A questão é que mesmo com avanços, a falta de integração faz a inteligência passar despercebida. Bicicletas compartilhadas, uso do Google para localizar lojas abertas e serviços de delivery tornam a cidade mais inteligente, mesmo sem ente centralizador. “O uso do 5G como plataforma pode trazer mais sinergia”, diz Rodrigo Dienstmann, presidente da Ericsson para o Cone Sul da América Latina. Ele destaca oportunidades em 5G para transporte coletivo e segurança pública, com apoio de drones no futuro. A Ericsson fez parceria com Tim, Qualcomm e Enel para teste de 5G em rede de distribuição de energia no projeto Urban Futurability, na região da Vila Olímpia, na capital paulista.
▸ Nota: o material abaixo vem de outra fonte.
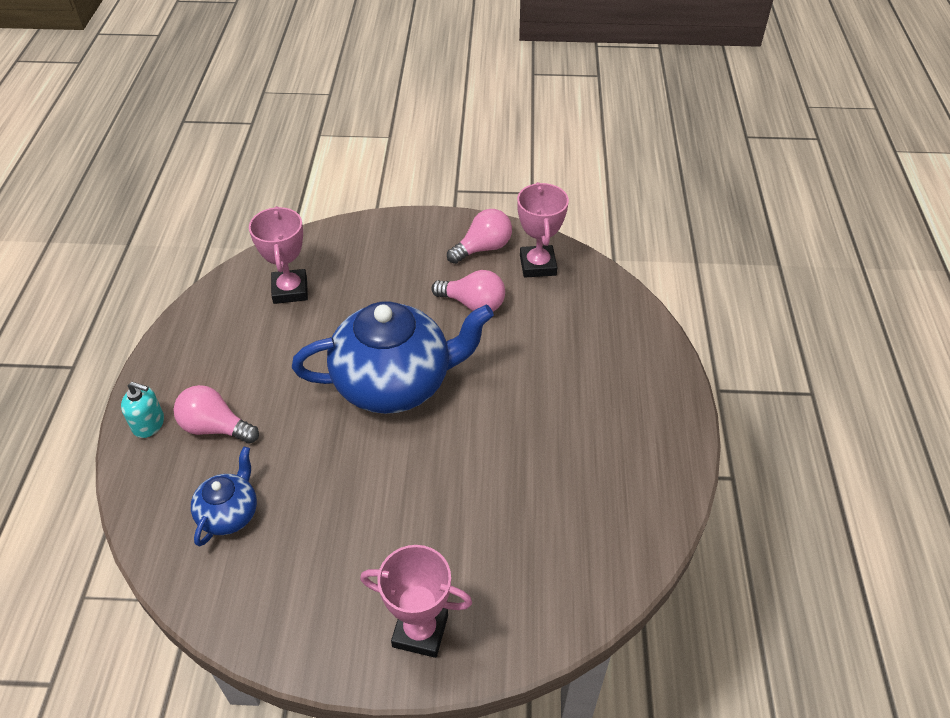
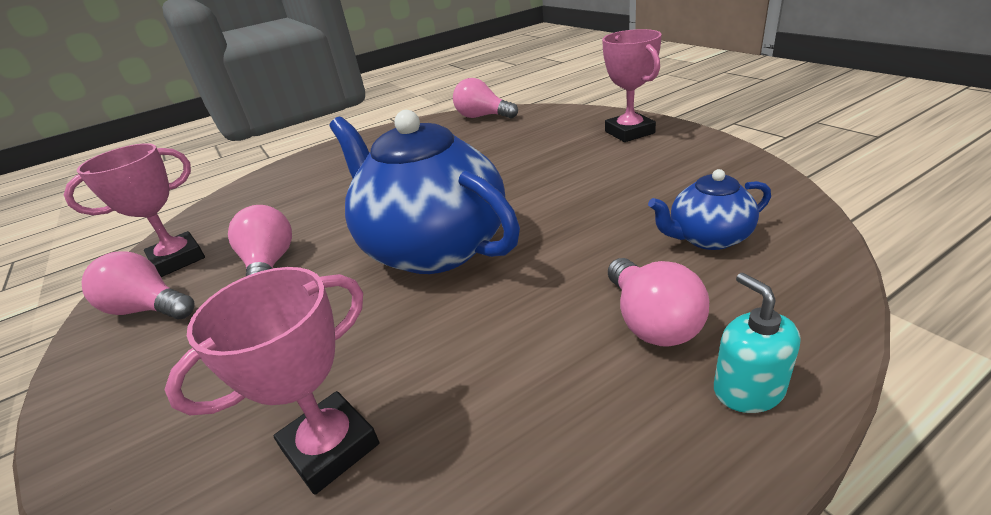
camera: 120 degrees left, 15 degrees down
none -> pink light bulb [453,78,518,119]

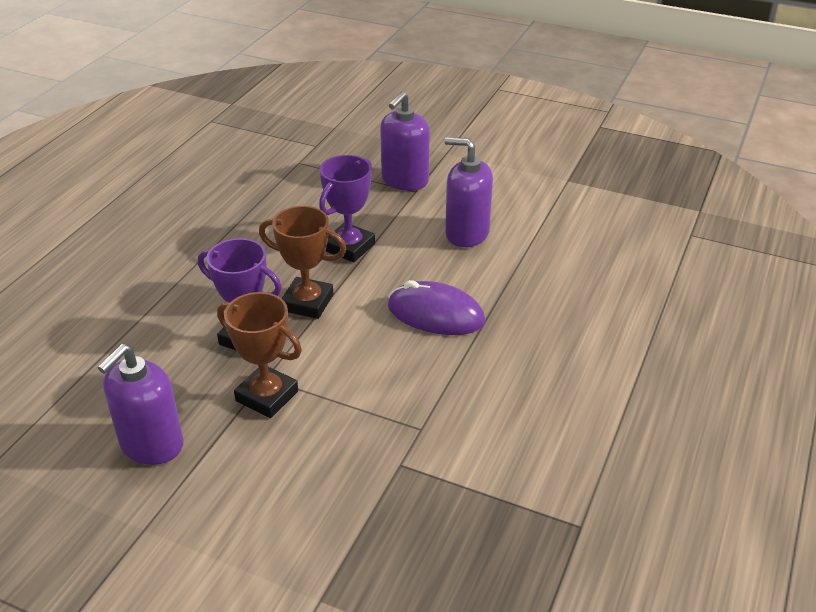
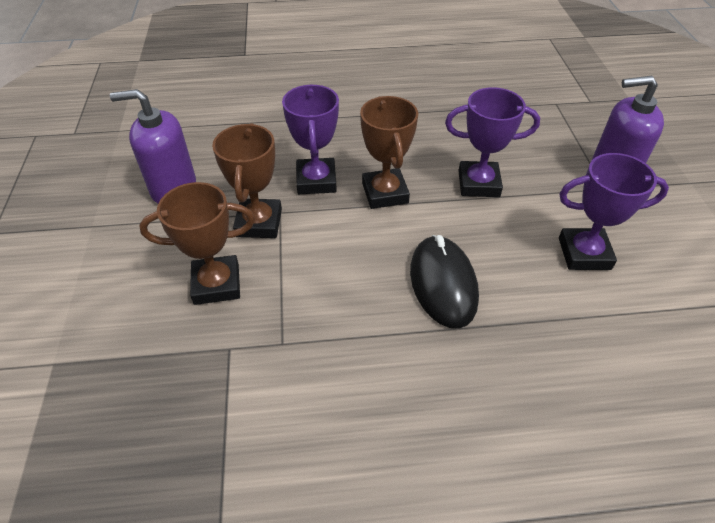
camera: 60 degrees right, 10 degrees up
purple mouse [388,280,485,335] -> black mouse [410,235,479,329]
purple soap dispenser [444,137,493,247] -> purple trophy [559,153,669,270]
none -> brown trophy [139,182,255,305]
Com Claro e Embratel, somou-se à USP e ao Parque Tecnológico de São José dos Campos (SP), e com a Vivo, à FEI, em busca de soluções em setores como cidades. O diretor de internet das coisas (IoT) da Claro, Eduardo Polidoro, lembra que áreas como saneamento são bem atendidas por tecnologias como 4G, enquanto a alta capacidade móvel do 5G beneficia segmentos como mobilidade e segurança. Parcerias e ecossistemas são essenciais para a cidade inteligente. “O 5G é facilitador, sozinho não muda nada”, diz Leonardo Capdeville, CTO da Tim. A operadora fechou acordo com a Huawei para cobrir 100% de Curitiba (PR) com 5G e criar casos com gestão urbana dinâmica, como os “corredores verdes” para situações de emergência. Os primeiros exemplos devem envolver câmeras móveis, acredita.

A Huawei traz a experiência de 5G em lugares como Shenzen, na China. Isso vai de semaforização inteligente e reconhecimento de imagens (facial ou veicular, por exemplo) até lousa inteligente e realidade virtual ou aumentada para educação. Shenzen criou um centro de comando e controle com dados desde poluição até indicadores econômicos, detalha o diretor de relações governamentais da Huawei, Atilio Rulli. A Vivo manteve projeto em Águas de São Pedro (SP), com iniciativas de iluminação, estacionamento e monitoramento e hoje migra soluções como gestão de equipes remotas e frotas para 5G.

Mas para Diego Aguiar, diretor da Telefónica Tech, a cidade inteligente de fato é gerenciada de forma integrada em tempo real. É aí que o 5G faz a diferença. Além disso, a inovação poderá vir de onde nem se espera. Da mesma forma como o Uber nasceu do 4G, o 5G trará novos atores, avalia.